WHAT TO PRODUCE – Copy out every line of the material below that contains the word "spielen".

STUDY MATERIAL –

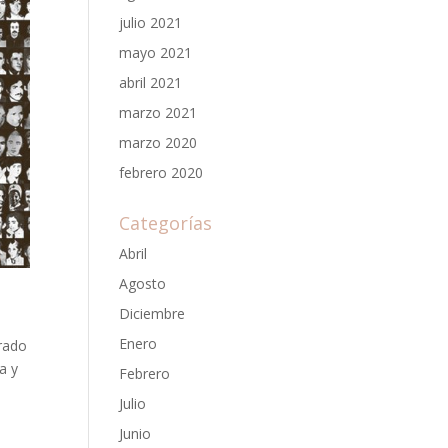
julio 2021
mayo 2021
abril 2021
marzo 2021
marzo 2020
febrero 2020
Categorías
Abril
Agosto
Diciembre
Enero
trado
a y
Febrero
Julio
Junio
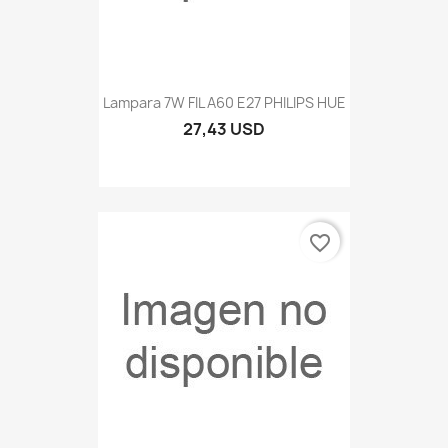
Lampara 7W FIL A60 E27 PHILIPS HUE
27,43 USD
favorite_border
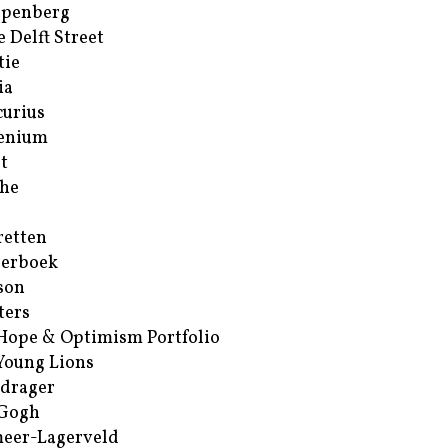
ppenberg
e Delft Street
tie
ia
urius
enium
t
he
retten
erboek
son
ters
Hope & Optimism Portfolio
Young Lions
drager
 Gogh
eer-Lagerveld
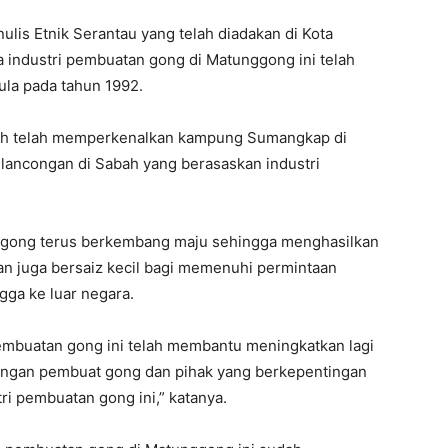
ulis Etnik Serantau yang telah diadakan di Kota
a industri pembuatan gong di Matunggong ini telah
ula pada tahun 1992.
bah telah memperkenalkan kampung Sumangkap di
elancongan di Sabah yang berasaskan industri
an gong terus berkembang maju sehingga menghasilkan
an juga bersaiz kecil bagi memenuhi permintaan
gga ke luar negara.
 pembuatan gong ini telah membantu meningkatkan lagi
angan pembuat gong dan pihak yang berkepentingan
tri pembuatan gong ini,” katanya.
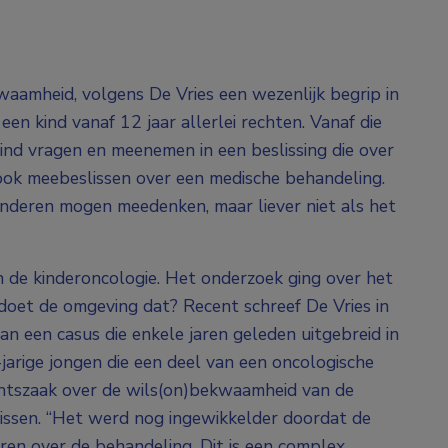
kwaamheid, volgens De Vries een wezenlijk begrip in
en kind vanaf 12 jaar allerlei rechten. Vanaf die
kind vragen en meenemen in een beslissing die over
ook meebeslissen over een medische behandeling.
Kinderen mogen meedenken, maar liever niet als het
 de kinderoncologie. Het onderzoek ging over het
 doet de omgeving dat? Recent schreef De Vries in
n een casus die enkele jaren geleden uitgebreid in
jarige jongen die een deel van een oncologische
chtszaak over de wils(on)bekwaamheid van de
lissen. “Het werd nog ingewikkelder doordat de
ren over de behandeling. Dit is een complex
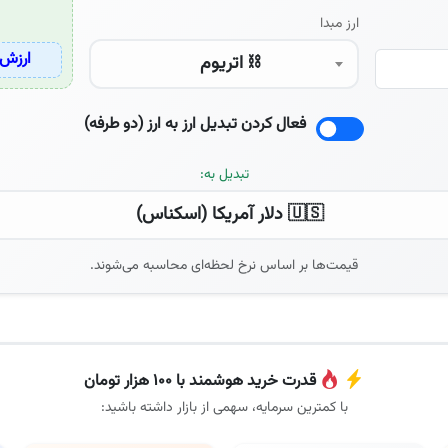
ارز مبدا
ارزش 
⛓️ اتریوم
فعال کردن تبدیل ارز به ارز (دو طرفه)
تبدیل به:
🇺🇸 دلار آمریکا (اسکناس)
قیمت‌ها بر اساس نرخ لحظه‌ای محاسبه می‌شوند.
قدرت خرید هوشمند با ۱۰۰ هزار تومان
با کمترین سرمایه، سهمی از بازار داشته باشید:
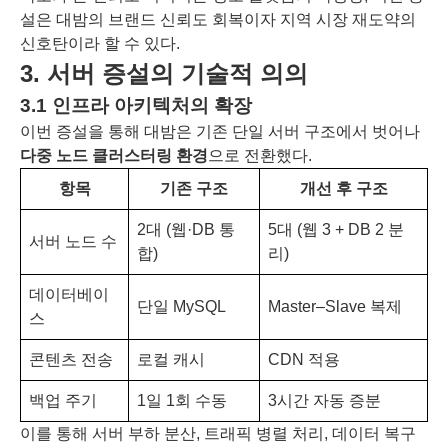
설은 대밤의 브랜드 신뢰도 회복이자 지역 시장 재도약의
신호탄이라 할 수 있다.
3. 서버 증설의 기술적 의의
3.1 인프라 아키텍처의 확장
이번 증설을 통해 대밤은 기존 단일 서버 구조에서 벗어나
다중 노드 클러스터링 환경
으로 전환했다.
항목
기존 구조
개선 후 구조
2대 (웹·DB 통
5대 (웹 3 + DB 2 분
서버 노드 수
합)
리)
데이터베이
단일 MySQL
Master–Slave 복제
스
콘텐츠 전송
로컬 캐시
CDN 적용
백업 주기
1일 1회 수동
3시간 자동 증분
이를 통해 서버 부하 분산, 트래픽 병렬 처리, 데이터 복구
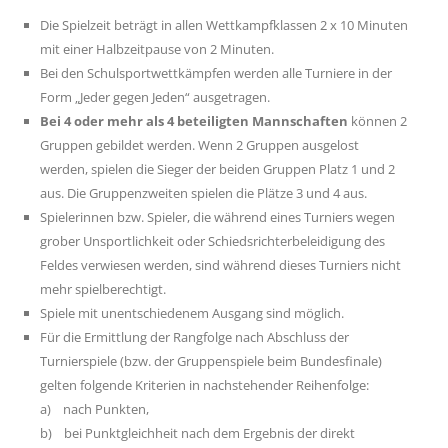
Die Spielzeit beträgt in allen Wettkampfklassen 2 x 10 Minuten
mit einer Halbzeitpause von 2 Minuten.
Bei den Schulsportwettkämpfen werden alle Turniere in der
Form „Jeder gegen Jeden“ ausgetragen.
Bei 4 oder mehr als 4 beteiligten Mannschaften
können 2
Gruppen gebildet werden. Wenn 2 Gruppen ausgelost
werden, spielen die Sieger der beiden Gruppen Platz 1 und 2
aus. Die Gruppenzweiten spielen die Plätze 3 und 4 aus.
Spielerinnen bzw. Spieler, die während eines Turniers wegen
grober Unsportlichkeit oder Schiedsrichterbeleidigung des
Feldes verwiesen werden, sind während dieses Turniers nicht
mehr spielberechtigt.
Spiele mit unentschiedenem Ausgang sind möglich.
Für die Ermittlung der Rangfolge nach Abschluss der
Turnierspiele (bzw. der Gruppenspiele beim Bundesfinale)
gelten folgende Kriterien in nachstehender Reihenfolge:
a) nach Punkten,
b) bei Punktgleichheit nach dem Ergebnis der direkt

EXERCISE OUTPUT –
werden, spielen die Sieger der beiden Gruppen Platz 1 und 2
aus. Die Gruppenzweiten spielen die Plätze 3 und 4 aus.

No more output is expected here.